→ Excerpt provided
____________
Most MP3 files today contain ID3 metadata which precedes or follows the MP3 frames; this is also shown in the diagram.

VBRI, XING, and LAME headers

MP3 files often begin with a single frame of silence which contains an extra header that, when supported by decoders, results in the entire frame being treated as informational instead of being played (although some are known to do both). The extra header is in the frame's data section, before the actual silent audio data, and was originally intended to help with the playback of VBR files.

Xing and Fraunhofer each developed their own formats for this header. The Xing-format header is just called the Xing header or XING header. The Fraunhofer-format header is called the VBRI header or VBR Info header.

Seek table

Both formats specify a table of seek points, which help players correlate playback position (e.g., in seconds, or as a percentage) with byte offsets in the file.

Gapless playback info

In addition to the seek-point table, the Fraunhofer format contains a combined encoder delay & padding value (measured in samples), which can assist gapless playback. The encoder delay value is the number of samples added to the beginning of the audio data, and the encoder padding value is the number of samples added to the end. There's also a decoder delay, usually 529 samples of junk samples added to the beginning by the decoder. To determine the starting and ending samples of the non-delay, non-padding portion of the decoder output, MP3 players can perform the following calculation:

gapless_range_start = encoder_delay + decoder_delay
if encoder_padding < decoder_delay:
    gapless_range_end = total_samples
else:
    gapless_range_end = total_samples - encoder_padding + decoder_delay

Alternatively, when encoder_padding < decoder_delay, a player could feed an extra MP3 frame to the decoder (e.g. a silent frame, or the first frame of the next MP3 in a sequence), and then use the second gapless_range_end calculation. At least one player (Rockbox) does the latter to handle an uncommon type of MP3 encoded specially for gapless playback, where one long stream is split up and written into separate files.

LAME tag

The LAME encoder extends the Xing header format. This modified header is sometimes called a LAME header or LAME tag, although the actual LAME tag is only the LAME-specific data embedded in unused space in the header.

When the header was first added in LAME 3.12, the LAME tag contained only a 20-byte LAME version string. In LAME 3.90, this region was expanded to hold additional data, such as:

audio and info tag CRCs
separate delay & padding values for gapless playback
various encoder settings (expanded in LAME 3.94 to include presets)
____________
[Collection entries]

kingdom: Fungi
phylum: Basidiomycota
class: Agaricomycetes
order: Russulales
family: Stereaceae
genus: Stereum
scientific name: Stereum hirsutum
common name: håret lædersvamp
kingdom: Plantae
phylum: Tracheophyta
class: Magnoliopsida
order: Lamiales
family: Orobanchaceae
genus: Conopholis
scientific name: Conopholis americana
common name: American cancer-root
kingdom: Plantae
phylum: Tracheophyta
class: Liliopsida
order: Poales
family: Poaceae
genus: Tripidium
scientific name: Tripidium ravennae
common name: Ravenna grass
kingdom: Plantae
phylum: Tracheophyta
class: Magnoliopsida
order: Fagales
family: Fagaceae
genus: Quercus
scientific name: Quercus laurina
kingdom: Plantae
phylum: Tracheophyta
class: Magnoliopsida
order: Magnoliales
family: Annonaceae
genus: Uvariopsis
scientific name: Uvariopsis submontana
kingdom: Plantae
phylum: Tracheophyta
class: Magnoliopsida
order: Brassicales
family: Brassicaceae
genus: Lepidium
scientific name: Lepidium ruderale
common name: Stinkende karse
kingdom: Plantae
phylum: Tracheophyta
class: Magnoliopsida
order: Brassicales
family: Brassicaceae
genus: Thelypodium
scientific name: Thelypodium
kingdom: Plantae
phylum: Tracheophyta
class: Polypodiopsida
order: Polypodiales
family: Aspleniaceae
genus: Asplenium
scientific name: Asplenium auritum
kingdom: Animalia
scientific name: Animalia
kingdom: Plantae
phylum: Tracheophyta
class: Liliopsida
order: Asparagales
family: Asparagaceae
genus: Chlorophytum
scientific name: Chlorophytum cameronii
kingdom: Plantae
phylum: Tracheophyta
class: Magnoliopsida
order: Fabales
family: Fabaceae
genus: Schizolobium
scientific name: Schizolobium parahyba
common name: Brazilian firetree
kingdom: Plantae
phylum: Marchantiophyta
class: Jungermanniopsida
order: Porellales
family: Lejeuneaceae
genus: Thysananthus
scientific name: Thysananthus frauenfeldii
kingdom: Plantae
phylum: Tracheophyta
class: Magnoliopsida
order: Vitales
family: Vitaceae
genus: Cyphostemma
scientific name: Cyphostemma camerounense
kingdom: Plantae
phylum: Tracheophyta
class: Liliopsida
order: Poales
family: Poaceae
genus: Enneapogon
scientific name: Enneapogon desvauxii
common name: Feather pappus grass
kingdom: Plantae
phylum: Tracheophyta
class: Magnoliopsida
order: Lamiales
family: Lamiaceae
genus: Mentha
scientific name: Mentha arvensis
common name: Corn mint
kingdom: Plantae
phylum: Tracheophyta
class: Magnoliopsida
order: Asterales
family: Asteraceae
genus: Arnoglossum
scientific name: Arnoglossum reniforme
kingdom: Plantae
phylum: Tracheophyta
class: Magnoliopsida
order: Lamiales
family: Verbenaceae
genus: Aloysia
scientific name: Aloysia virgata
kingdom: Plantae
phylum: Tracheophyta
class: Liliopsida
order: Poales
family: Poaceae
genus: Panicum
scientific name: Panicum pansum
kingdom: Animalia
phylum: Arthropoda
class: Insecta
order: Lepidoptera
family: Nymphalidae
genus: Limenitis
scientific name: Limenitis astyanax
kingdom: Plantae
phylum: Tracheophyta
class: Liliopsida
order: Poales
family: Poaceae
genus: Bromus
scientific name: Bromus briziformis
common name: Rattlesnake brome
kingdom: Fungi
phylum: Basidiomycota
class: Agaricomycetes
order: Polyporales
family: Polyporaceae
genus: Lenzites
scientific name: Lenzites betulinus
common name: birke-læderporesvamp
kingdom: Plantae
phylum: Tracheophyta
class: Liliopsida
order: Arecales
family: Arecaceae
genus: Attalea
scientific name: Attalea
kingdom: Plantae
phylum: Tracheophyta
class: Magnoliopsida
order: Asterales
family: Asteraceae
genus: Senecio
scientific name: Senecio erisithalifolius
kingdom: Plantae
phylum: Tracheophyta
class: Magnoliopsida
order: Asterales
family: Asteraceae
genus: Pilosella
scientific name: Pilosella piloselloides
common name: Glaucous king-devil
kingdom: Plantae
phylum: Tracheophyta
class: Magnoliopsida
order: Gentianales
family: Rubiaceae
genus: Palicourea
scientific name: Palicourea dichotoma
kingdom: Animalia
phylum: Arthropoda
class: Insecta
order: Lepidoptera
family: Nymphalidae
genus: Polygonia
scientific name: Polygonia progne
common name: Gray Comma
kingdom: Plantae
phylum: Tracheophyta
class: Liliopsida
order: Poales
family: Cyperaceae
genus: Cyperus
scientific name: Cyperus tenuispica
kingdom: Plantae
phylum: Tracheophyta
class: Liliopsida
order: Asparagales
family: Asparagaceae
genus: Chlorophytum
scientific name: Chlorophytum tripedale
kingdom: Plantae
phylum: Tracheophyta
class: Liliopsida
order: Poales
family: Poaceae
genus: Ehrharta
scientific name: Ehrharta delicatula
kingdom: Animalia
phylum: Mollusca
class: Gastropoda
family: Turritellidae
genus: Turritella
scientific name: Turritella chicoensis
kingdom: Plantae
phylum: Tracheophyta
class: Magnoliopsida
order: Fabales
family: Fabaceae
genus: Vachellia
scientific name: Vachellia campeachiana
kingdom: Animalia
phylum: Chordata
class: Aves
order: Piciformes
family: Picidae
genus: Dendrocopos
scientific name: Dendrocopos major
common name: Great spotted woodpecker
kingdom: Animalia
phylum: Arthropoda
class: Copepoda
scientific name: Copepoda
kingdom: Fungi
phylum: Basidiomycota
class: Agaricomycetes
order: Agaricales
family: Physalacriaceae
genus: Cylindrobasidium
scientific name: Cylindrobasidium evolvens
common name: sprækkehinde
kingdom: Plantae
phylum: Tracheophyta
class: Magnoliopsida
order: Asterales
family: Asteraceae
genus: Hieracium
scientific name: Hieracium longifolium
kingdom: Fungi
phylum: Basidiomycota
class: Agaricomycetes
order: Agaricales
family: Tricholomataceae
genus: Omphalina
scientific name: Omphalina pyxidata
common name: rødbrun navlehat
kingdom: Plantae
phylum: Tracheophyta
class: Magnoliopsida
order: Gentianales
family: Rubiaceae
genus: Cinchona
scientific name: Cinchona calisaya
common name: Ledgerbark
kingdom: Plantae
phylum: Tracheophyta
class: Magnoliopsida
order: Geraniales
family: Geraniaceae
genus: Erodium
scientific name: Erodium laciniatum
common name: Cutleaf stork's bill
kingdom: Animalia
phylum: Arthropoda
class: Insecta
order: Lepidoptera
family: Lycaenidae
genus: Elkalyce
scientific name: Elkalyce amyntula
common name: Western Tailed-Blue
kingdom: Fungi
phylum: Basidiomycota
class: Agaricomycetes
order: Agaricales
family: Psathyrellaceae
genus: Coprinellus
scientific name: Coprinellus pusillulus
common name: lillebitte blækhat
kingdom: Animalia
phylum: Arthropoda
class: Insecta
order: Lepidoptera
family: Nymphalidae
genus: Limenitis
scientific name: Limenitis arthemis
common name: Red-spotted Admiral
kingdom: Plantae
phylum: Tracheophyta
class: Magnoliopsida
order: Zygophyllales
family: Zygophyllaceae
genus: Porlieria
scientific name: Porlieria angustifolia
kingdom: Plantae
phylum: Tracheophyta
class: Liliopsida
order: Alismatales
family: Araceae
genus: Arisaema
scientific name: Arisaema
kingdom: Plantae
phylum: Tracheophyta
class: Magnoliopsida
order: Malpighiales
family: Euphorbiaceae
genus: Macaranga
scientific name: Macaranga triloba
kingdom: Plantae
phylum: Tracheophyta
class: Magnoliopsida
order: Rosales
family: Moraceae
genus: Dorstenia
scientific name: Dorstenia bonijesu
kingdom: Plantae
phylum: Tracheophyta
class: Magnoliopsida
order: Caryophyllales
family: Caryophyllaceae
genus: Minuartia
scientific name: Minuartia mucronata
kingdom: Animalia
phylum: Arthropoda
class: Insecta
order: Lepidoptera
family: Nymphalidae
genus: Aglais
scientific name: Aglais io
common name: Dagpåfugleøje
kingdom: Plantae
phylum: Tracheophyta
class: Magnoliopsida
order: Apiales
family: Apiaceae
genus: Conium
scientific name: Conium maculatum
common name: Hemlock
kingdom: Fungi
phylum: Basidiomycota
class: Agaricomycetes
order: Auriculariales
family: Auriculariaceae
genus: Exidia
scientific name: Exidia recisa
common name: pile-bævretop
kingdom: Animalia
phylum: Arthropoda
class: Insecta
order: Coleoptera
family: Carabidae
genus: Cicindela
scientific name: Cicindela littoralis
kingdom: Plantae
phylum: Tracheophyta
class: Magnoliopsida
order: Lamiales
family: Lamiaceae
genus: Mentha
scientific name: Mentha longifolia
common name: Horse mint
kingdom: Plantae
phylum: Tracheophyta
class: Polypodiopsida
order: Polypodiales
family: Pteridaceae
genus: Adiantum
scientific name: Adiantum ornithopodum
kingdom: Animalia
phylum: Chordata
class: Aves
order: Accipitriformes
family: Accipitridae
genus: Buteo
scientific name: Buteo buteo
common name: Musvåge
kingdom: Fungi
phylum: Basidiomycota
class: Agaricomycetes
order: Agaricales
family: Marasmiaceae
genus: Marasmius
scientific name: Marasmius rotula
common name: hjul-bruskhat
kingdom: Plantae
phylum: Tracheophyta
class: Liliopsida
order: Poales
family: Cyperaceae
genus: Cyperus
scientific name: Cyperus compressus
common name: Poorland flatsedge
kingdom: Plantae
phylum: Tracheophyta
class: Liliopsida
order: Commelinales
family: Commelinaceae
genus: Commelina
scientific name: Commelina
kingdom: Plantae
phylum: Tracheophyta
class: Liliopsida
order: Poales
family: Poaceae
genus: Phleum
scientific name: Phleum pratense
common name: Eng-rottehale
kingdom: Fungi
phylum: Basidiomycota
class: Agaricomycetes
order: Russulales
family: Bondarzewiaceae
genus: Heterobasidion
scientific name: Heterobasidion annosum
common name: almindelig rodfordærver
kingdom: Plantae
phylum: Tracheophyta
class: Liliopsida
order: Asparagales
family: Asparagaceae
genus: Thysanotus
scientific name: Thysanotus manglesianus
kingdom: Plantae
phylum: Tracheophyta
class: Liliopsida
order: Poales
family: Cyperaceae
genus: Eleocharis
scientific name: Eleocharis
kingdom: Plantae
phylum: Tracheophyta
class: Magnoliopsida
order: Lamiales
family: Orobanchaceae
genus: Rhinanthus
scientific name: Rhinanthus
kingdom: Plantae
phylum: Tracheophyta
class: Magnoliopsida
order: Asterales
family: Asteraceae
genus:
____________
→ Jobs
a - Duplicate the passage of the MP3 header excerpt from "The LAME encoder" to "in the header.".
b - Show each line of the listing that contains the string "Chlorophytum". Matching is case-sensitive.

→ Written answers
a -
The LAME encoder extends the Xing header format. This modified header is sometimes called a LAME header or LAME tag, although the actual LAME tag is only the LAME-specific data embedded in unused space in the header.

b -
genus: Chlorophytum
scientific name: Chlorophytum cameronii
genus: Chlorophytum
scientific name: Chlorophytum tripedale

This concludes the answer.